At no point did Constable ever think, ‘I know, I’ll paint
The Haywain
on Turner’s arse.’

Tattoo art is invariably awful. David Beckham today is beginning to look like an Iron Maiden album cover. But then, look at the average tattoo artist.

Maybe, if my children were being held hostage, I would let Tracey Emin loose with the needles, but not a bald, 18-stone Hell’s Angel with most of Travis Perkins’s stockroom stuck through his nose.

I wouldn’t mind, but most proper artists spend weeks thinking about their work and how it should be approached. What you get from the Hell’s Angel is a five-minute consultation, and what you end up with is a doodle. Furthermore, most successful artists learnt their craft by wearing berets and walking along river banks. These tattoo guys, you know, learnt their craft by customising vans.

The only good thing is that when the subject dies, the tattoo dies too. Except in Japan, of course, where you can buy dead tattooed people to turn into furniture.

Interesting idea: yakuza scatter cushions.

I doubt if anyone would believe that a friend of mine’s love for Ferrari was so intense that she had a prancing horse tattooed just above her G-string. Now, whenever she bends over, people say, ‘Er, why has someone drawn a donkey on your back?’

It’s rubbish, and she is stuck with it for ever. Oh, I know there are all sorts of procedures these days for having tattoos removed, but they cost – and hurt even more than having the damn thing implanted in the first place.

Do they work? Well, you only have to examine a blotched and botched London Underground train that’s had its graffiti washed off to see the answer is no, not really.

Sunday 6 June 2004

Life itself is offensive, so stop complaining

Following two complaints from outraged Muslim leaders, a poster showing four young ladies in nothing but Sloggi G-strings has been removed from sites near mosques.

It’s jolly easy to get all frothy about this. There will be those who will say that if Muslims don’t want their children to see pictures of girls in their underwear they should have stayed in Uzbekistan. And doubtless those of a
Daily Mail
persuasion will point out that if a British person moves to France and complains about the local café serving horse burgers, he’ll be told where to get off.

There are other issues, too. Christians claim that they’ve been complaining to the Advertising Standards Authority for years about ‘lewd posters’ to little or no effect. And yet all it takes is a raised eyebrow from a mullah, and Sloggi gets an eviction notice.
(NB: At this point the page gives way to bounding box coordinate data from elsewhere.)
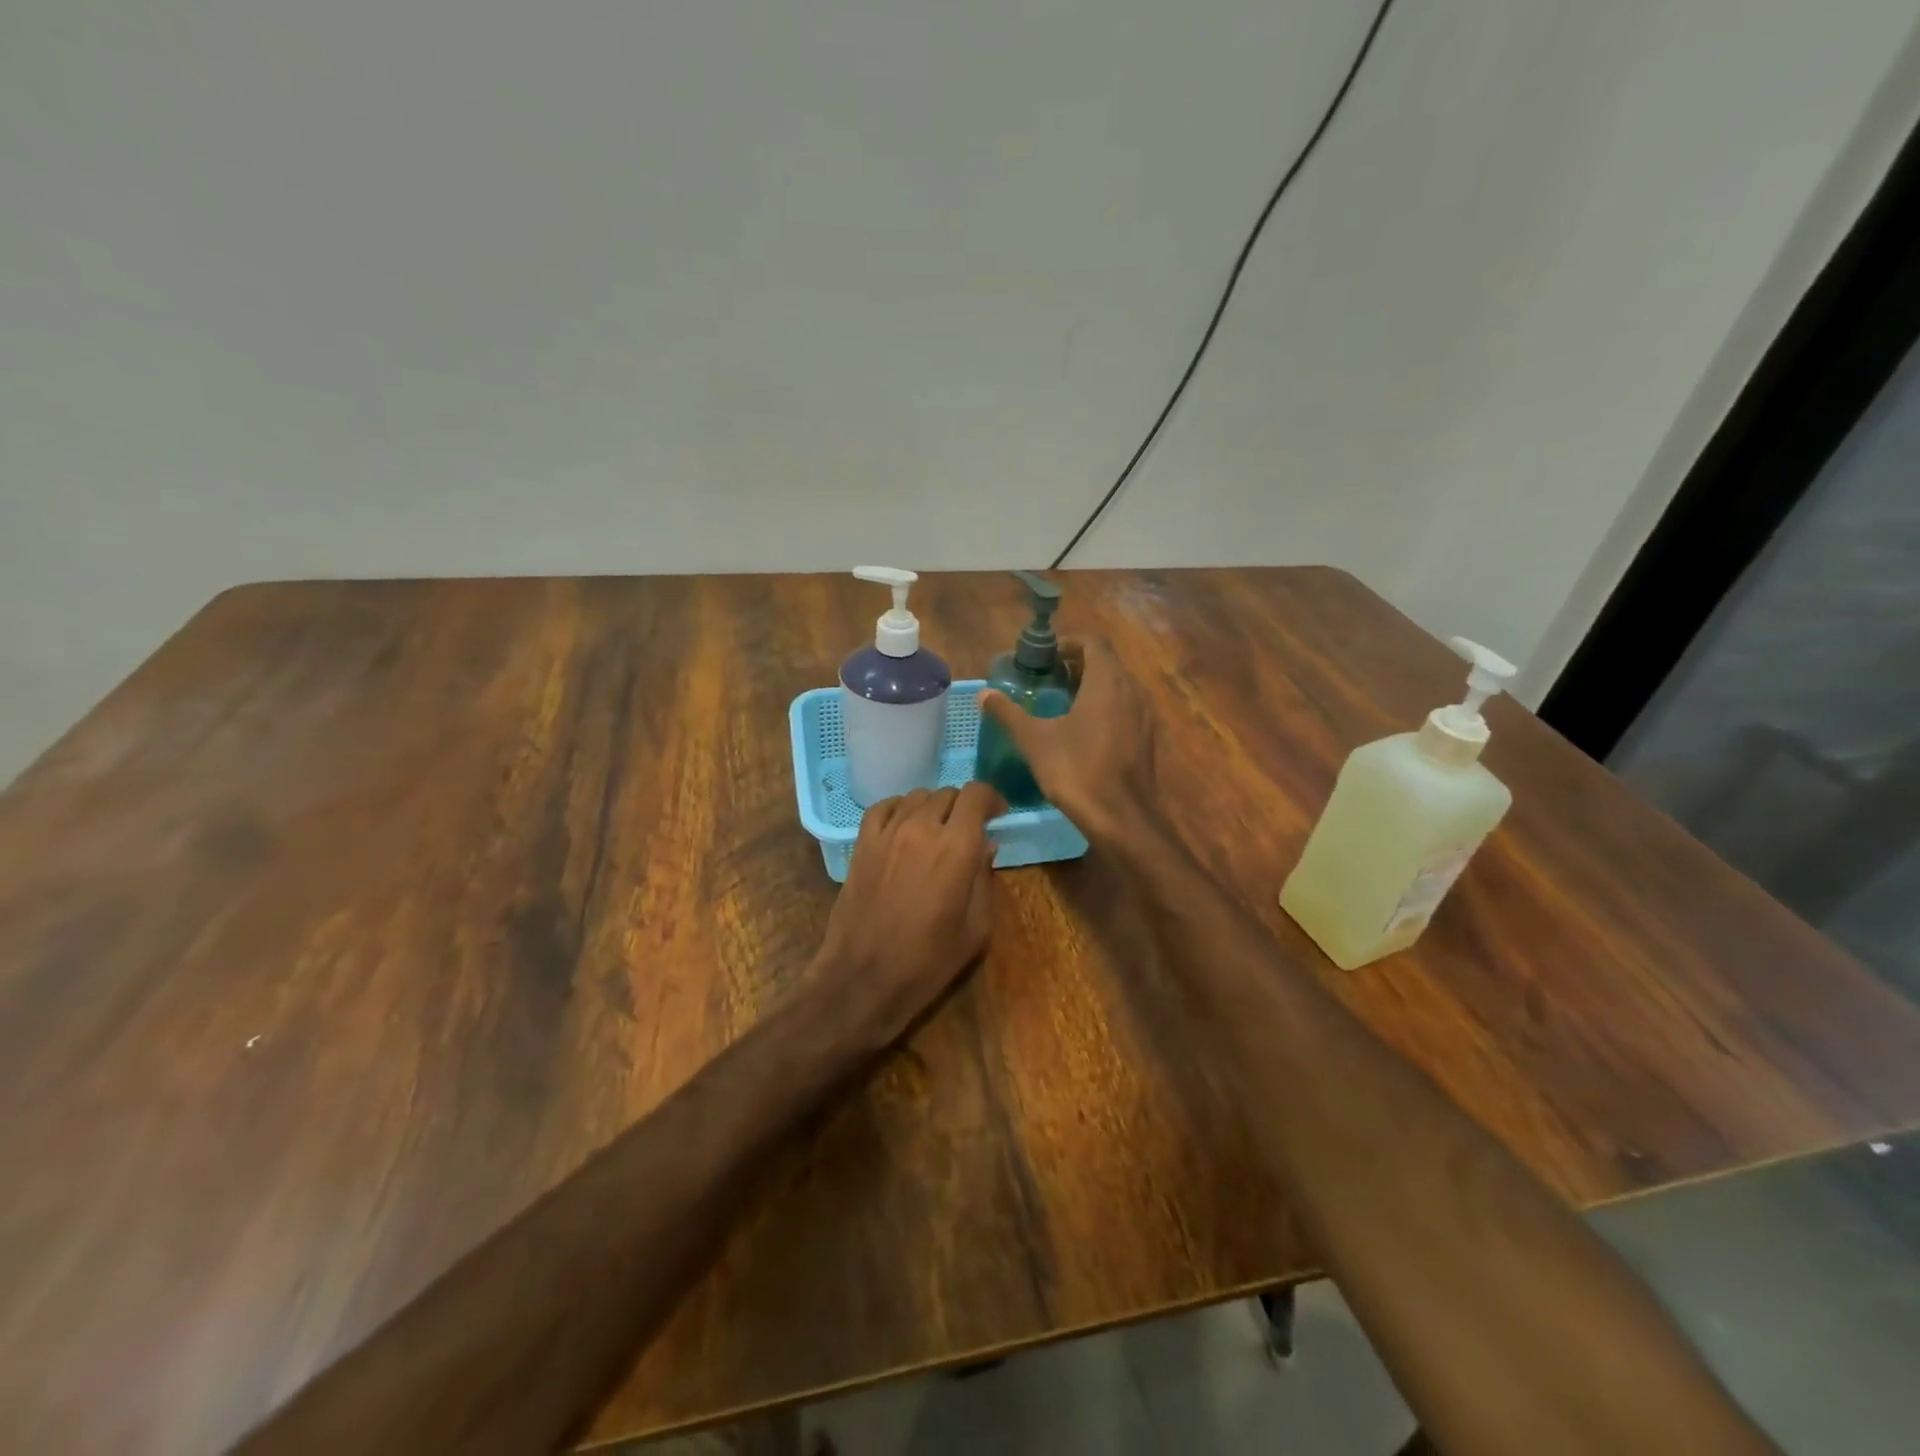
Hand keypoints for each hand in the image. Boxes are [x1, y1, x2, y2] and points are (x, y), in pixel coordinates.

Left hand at [816, 782, 1004, 1046]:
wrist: (864, 977)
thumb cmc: (928, 960)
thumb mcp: (976, 927)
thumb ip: (984, 878)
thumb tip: (986, 846)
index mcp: (957, 846)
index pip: (976, 794)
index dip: (991, 799)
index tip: (997, 816)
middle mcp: (922, 827)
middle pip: (948, 793)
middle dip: (964, 807)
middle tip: (969, 830)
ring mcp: (887, 832)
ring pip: (916, 796)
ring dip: (934, 807)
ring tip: (937, 830)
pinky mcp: (862, 843)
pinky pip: (883, 808)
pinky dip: (899, 808)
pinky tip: (904, 825)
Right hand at [979, 637, 1161, 841]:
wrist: (1122, 818)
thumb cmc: (1077, 771)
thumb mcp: (1035, 740)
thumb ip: (1009, 713)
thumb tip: (983, 693)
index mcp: (1107, 681)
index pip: (1093, 642)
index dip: (1069, 643)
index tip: (1045, 657)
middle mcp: (1131, 690)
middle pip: (1106, 662)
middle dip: (1077, 665)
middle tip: (1048, 679)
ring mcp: (1143, 715)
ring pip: (1117, 686)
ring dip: (1092, 686)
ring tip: (1062, 703)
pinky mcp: (1146, 738)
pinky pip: (1125, 708)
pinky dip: (1104, 707)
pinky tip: (1082, 731)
Sloggi, of course, maintains that it’s difficult to advertise underwear without actually showing it. Although it could take a leaf out of Superman’s book and have someone wear their thong on the outside of their trousers.

My problem with this, however, has nothing to do with race or positive discrimination or even the ASA. No. My problem is with the sanctimonious, mealy-mouthed, holier-than-thou, underemployed twerps who do the complaining.

Remember that ‘Hello boys’ advertisement for Wonderbra? That got 150 complaints.

Then there was the ad for Velvet toilet tissue with the slogan ‘Love your bum’; 375 complained about that. Five hundred moaned about FCUK’s logo and 275 worked themselves into a dizzy lather about Club 18–30’s ad: ‘Discover your erogenous zones’.

What you have to remember here is that all these people had to telephone directory enquiries for the number for the ASA, get the address, write a letter, buy a stamp and walk to a postbox.

It wouldn’t be so bad if they merely wished to register their disapproval but, having gone to so much effort, they always say they want action and results.

It’s not just in the world of advertising, either. Only this week the
Points of View
programme on BBC1 brought a dribble of complaints about excessive speed and what-have-you to the producer of
Top Gear
and asked if, in the light of these letters, he would be effecting changes in how the presenters drive and treat speed in future. Happily, he was bold enough to smile and say, ‘No.’